Agora que Portugal é simultâneamente um país de imigração e ainda de emigração é tempo de se prestar homenagem aqui (mais vale tarde do que nunca),aos seus emigrantes pelo contributo que deram e que dão à economia do seu país. Todos lhes somos devedores.
Este é um aspecto pouco conhecido dos portugueses mas as remessas que os emigrantes enviaram e enviam para Portugal são superiores aos tão badalados fundos comunitários, sempre valorizados em termos de opinião pública, e ajudaram a equilibrar a nossa balança de transacções correntes ou de pagamentos, tapando buracos e défices da nossa balança comercial.
Alguns exemplos: entre 1993 e 2000 o valor das remessas rondou os 5 mil milhões de contos e os saldos com a União Europeia representaram cerca de 3.800 milhões de contos. Em Dezembro de 2000 o total dos depósitos dos emigrantes, em bancos portugueses, totalizava  2.496 milhões de contos. De 2000 a 2003 os fundos transferidos pelos emigrantes para Portugal foram de 9.077,5 milhões de Euros. 
O Turismo proporciona a Portugal bastantes receitas, mas também aqui é bom não esquecer que uma parte significativa se deve aos emigrantes que vêm passar férias, rever a família pelo Natal etc. A contribuição dos nossos emigrantes verifica-se igualmente nas exportações de produtos tradicionais portugueses, na indústria da construção civil, nos investimentos em diversas áreas, nos impostos que pagam etc.
Existem portugueses emigrados em 123 países ao que consta, o que revela bem a dimensão da nossa diáspora. Casos de sucesso felizmente existem, mas quantos dramas e insucessos por esse mundo fora?
Em contrapartida a paga é má para quem tanto dá e ajuda. A assistência consular em muitos países é, no mínimo, deficiente; apoio à cultura e língua portuguesas fraca ou inexistente; política de apoio ao regresso e de reintegração social não há.
Tanto para dizer que o espaço de um jornal não chega. Não resisto a mais uma nota. É conhecida a desertificação humana do nosso interior mas, curiosamente, os depósitos bancários dos emigrantes são, em algumas destas zonas em perda de população, dos maiores. A Banca canaliza para investimentos e empréstimos no litoral essas poupanças e, mais uma vez, os pobres financiam os ricos.

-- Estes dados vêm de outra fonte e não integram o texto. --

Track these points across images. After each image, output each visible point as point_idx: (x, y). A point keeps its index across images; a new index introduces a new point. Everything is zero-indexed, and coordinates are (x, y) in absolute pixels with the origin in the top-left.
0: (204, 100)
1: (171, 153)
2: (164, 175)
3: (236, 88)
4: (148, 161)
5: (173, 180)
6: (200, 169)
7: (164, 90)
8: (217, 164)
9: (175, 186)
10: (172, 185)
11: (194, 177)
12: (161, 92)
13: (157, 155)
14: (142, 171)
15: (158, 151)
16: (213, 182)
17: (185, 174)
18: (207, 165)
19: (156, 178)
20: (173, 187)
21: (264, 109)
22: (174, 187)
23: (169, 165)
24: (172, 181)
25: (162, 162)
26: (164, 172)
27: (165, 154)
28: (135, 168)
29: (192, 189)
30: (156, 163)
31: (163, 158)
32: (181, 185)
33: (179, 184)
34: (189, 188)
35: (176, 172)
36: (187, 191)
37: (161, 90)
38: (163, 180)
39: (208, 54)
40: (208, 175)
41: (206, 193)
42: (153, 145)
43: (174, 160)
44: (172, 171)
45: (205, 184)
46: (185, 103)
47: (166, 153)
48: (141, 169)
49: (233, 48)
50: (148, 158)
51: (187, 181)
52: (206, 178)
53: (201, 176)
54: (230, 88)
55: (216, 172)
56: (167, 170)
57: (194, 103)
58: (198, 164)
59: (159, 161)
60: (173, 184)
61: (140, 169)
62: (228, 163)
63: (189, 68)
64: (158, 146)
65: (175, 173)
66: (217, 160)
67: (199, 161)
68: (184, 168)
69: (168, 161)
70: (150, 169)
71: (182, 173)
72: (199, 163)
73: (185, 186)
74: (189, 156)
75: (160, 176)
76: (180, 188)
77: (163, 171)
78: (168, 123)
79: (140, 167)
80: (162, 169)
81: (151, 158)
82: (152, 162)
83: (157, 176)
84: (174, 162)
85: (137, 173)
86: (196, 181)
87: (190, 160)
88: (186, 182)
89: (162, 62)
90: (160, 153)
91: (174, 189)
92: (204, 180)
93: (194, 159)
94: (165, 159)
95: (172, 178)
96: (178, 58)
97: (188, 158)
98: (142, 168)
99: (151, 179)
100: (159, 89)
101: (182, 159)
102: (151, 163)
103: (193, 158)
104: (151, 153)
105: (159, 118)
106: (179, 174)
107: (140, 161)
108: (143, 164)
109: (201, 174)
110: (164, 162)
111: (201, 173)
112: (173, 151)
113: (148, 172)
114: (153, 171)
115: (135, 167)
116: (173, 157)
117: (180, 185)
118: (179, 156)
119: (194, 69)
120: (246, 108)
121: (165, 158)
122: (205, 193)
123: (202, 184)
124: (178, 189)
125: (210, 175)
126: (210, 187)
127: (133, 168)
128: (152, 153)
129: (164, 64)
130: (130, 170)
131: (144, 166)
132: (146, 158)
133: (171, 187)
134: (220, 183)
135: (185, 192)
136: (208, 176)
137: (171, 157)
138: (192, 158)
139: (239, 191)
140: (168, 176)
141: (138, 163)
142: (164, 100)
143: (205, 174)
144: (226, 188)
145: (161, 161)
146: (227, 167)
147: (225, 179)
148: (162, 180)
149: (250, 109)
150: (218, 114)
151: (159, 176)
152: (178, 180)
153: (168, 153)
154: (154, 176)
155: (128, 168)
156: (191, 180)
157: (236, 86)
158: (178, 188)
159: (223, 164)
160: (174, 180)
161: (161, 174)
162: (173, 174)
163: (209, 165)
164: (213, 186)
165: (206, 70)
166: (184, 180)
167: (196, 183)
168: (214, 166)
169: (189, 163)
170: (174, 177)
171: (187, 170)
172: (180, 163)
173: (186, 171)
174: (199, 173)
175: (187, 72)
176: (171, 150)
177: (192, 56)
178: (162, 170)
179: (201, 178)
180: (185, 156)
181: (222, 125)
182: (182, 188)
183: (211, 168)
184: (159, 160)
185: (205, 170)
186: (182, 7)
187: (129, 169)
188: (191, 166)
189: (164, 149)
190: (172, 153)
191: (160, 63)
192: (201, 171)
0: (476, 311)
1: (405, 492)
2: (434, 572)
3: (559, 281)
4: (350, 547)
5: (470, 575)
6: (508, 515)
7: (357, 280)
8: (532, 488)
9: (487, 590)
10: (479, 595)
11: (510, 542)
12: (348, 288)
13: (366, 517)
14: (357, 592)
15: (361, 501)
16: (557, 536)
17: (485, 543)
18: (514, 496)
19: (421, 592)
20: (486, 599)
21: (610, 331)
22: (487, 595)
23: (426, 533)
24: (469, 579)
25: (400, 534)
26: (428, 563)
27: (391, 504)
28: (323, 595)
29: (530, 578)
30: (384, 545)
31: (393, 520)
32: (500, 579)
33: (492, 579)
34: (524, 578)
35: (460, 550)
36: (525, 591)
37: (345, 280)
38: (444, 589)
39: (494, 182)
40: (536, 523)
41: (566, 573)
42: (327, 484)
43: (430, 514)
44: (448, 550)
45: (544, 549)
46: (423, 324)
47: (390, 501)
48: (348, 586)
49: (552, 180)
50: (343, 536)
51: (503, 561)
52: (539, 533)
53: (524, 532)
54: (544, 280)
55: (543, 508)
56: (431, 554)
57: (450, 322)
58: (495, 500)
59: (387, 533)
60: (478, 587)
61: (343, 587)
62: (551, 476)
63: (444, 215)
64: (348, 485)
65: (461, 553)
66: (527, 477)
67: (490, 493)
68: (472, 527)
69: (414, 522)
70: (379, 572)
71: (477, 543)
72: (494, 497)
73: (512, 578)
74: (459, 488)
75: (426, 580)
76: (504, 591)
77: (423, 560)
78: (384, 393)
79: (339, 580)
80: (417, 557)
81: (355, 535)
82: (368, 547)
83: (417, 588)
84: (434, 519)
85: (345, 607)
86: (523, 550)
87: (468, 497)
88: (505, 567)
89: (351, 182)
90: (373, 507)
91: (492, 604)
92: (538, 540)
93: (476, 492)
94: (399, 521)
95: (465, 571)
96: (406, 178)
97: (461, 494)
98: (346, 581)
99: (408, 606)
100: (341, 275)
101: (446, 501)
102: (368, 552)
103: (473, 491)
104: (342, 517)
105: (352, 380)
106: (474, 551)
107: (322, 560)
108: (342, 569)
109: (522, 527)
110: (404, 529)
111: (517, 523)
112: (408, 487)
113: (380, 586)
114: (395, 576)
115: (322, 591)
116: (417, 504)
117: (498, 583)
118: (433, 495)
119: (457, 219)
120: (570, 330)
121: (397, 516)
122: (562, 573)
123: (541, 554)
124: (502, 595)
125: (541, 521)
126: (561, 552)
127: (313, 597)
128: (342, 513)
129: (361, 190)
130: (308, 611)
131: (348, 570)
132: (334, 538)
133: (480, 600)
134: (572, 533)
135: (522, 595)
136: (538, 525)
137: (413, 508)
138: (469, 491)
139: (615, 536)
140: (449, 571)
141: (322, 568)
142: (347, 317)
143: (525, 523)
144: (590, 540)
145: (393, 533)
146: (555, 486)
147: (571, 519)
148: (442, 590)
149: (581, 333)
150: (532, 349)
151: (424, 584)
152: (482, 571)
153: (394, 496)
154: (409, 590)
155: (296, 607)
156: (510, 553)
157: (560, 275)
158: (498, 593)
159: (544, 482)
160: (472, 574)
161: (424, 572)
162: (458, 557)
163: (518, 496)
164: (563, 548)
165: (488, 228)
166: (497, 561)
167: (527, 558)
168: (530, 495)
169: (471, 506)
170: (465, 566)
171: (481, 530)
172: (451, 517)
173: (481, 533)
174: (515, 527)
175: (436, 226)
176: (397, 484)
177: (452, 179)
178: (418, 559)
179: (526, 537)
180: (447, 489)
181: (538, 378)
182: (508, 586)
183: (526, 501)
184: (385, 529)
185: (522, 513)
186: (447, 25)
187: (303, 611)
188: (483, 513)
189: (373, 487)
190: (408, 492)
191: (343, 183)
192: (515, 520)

Os governos sucedem-se sem que se materialize uma verdadeira política para a emigração. Quando as eleições estão à porta é ver os candidatos a deputados dos partidos que têm governado a prometerem o céu e a terra à emigração. A Banca, sempre ávida na caça das suas poupanças, não tem por eles qualquer consideração quando em momentos menos bons os emigrantes a procuram. Quantos não têm sido esbulhados por falências fraudulentas, por vigarices de toda a ordem, vendo-se no fim da vida em situações aflitivas ao perder assim o pé-de-meia tão sacrificadamente amealhado? Por tudo isto quantos memoriais e monumentos já não deveriam ter sido feitos por este país fora aos emigrantes?!